ようやく本格的に桜が咲き始めた。ネットでは絢爛豪華な桜の写真があふれている。信じられないかもしれないが、27年前のカシオの50k写真がせいぜいのカメラの画像であっても、当時は驚異と歓迎の目で、桜は愛でられたものだ。

だが、それ以前であっても豪奢な満開の桜、惜しまれて散る吹雪の桜はあった。吉野山、桜好きだった西行の桜など。

最近はスマホのカメラの目でシーンを見る人や、スマホの録音機能の耳で音声を聞く人が増えた。

人と人との出会いは一回限り。その場面に居ることも一回限り。そこにスマホを持ちだせば、出会の感触は間接的なものとなり、その場面全体の印象もみずみずしさは薄らぐ。

ダンテス・ダイジの講話の録音というものもあるが、「録音していないで、聞きなさい。」とたしなめたシーンもある。

予言あるいは予兆を感じるとは、現在ある事象をきっかけに自分の深い潜在意識をのぞき込むということ。

年年歳歳同じ桜の花は咲くが、その桜花は今日ただいま一回きりであって、同じ花は二度とない。
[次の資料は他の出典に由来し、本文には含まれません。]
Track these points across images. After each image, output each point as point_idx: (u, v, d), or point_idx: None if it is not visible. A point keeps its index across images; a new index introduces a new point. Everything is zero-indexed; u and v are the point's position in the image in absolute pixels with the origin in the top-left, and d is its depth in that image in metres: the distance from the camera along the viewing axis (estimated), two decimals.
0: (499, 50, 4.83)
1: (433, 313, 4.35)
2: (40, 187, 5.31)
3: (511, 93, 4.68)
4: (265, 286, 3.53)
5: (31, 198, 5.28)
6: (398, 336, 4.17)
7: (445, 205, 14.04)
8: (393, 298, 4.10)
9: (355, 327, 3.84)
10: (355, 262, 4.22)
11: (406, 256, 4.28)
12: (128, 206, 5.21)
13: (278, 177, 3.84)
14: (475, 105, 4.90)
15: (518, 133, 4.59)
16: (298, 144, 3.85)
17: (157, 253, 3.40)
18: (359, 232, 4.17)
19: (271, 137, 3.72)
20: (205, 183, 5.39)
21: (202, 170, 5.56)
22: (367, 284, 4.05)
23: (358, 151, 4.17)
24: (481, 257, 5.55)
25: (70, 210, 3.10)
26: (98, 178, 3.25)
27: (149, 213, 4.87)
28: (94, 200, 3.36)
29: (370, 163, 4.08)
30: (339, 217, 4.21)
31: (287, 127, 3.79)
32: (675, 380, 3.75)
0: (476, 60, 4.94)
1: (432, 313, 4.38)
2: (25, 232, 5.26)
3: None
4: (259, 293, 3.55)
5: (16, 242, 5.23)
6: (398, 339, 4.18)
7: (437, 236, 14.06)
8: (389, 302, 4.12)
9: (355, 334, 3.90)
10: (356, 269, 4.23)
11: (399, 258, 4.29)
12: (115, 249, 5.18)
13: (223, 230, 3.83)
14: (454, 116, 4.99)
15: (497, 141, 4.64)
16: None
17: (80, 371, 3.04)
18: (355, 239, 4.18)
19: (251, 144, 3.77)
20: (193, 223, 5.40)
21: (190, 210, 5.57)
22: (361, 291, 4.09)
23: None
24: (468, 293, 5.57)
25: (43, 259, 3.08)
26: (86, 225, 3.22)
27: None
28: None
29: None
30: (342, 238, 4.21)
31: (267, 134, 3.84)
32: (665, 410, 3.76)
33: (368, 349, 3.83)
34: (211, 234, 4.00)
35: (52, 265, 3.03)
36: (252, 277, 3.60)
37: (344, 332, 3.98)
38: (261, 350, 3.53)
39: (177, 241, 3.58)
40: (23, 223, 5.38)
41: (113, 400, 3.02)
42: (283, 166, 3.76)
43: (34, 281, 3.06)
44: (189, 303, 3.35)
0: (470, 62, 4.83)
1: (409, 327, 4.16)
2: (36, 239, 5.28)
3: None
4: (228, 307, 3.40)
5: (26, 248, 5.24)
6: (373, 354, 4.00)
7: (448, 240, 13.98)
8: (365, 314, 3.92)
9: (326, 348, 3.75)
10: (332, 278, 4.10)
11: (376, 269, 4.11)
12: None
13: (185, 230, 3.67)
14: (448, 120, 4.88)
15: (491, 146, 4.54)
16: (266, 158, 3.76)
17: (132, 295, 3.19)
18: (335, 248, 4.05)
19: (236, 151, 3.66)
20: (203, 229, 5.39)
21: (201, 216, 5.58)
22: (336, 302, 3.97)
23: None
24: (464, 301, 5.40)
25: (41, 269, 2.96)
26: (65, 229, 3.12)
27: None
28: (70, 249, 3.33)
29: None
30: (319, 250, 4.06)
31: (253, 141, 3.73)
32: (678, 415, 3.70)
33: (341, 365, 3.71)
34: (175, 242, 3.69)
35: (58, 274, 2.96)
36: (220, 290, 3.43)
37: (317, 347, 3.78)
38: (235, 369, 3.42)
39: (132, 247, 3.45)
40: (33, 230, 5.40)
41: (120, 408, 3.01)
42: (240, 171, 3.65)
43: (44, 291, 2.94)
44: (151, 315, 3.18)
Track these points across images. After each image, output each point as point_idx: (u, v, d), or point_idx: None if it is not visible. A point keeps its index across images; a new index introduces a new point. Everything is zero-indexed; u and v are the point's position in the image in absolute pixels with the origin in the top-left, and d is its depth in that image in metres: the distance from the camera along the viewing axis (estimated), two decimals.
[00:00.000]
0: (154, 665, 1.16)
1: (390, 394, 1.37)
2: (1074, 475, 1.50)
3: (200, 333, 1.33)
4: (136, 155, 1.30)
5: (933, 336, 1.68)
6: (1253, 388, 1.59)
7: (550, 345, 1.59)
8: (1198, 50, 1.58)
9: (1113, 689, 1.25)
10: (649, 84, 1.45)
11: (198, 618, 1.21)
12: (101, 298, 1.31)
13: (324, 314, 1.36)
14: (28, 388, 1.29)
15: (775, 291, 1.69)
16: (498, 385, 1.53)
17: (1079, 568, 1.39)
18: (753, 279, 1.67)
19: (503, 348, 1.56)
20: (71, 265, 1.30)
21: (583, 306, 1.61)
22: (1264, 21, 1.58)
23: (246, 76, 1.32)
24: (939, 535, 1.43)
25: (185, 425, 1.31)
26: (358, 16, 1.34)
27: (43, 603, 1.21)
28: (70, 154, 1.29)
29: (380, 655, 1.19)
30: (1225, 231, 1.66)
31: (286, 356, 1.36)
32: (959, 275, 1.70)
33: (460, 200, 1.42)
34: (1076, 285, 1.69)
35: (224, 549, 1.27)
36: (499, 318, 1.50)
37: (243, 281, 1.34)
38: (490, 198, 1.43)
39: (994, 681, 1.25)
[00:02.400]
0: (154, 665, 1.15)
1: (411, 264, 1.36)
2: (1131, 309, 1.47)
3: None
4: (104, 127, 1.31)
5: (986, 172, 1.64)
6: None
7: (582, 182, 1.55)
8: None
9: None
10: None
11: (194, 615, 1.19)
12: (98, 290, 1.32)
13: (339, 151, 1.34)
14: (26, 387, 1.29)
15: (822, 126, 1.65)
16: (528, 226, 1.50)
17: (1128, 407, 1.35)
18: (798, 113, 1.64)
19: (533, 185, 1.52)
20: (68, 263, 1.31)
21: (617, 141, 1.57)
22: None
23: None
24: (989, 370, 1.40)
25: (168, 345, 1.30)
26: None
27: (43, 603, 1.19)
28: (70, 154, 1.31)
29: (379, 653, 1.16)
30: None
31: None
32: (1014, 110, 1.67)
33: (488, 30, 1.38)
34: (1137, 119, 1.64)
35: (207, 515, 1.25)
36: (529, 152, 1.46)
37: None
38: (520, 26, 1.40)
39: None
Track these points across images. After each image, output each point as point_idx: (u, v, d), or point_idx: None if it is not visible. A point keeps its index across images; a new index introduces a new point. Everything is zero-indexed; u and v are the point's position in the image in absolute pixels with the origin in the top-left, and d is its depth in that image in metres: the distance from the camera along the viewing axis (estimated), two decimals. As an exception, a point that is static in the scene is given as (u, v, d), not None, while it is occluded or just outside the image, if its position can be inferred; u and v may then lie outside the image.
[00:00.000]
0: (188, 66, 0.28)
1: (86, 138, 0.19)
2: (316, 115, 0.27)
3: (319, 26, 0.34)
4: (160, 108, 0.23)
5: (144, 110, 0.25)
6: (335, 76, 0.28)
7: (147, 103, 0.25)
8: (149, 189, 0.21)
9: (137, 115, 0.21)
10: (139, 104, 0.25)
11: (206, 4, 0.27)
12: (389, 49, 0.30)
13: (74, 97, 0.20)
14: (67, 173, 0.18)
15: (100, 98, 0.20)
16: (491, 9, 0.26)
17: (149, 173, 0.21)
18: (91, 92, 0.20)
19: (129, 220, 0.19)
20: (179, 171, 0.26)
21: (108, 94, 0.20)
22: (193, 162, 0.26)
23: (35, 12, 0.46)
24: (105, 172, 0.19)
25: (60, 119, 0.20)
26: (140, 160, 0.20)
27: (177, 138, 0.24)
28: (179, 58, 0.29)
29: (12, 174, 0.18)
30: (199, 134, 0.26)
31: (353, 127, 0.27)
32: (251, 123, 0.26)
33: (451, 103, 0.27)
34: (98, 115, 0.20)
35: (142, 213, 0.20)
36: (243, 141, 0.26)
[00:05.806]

桜を揺らす風の音も鳥の声も同様に、今日ただいま一回きりであって、同じ音は二度とない。

そしてそれをきっかけにして起こる洞察も二度とない。
「さまざまの こと思ひ出す 桜かな」松尾芭蕉

スマホを通して見る、スマホを通して聞く(撮影、録音)というのは、最近ではごく当たり前の習俗だが、実は結構いろいろなものを取り逃がしている。

冥想を続けている人は、スマホで撮影することで何を取り逃がすかについては自ずとわかっているのではないか。
その出会いに直面していないということを。